## TASK OBJECTIVE
Please extract from the thread about the CloudFlare leak the passage starting at "End of what?" and ending at "the same people).", copied word for word.

End of what? It will just give rise to slightly more secure, improved services
(maybe be the same providers, maybe by competitors, but definitely financed
and implemented by the same people).

> And I haven't seen any huge leaks or items in the press about some terrible
> hack or theft that has brought someone or a corporate "down".

Look at the Sony/PSN breach; there has been zero accountability, and it has
not hurt the PS4 launch at all. Consumers just don't give a shit.

------
cookiecaper
I think you're misinterpreting the comments about the scale of the leak. The
risk that a concrete compromise would occur as a result was always pretty
small.

The bigger thing was the grandiose scale, the impact on administrators in
having to rotate a significant number of credentials, and the hit to
CloudFlare's reputation. A bug where you randomly dump random data without
regard to its sensitivity or origin (i.e., data from completely unrelated
sites could've been included in the dump), and have no way to tell what
actually leaked, is the worst kind of privacy bug there is, precisely
_because_ it's impossible to triage. No one can ever know everything that
actually got out.

CloudFlare is now a major piece of internet infrastructure. It's impossible to
know that _anything_ sent through a CloudFlare server between Sept 2016 and
Feb 2017 wasn't accidentally publicly leaked, and worse, non-trivial
quantities of this data were being accidentally saved permanently in search
indexes. Surely some bad actors have saved such results in their own private
indexes as well.

When CloudFlare says "your site was probably unaffected", they're making a
guess, because they have no way to actually tell. They're just assuming that
based on the volume of requests your CloudFlare endpoint receives and the
volume of requests made to endpoints that exhibited this bug, content from
your site _probably_ didn't get out. But there's no way to know.

## INFORMATION SHOWN
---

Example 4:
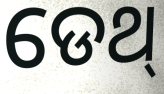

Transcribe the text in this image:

ଡେଥ୍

## COMPLETED EXERCISE
End of what? It will just give rise to slightly more secure, improved services
(maybe be the same providers, maybe by competitors, but definitely financed
and implemented by the same people).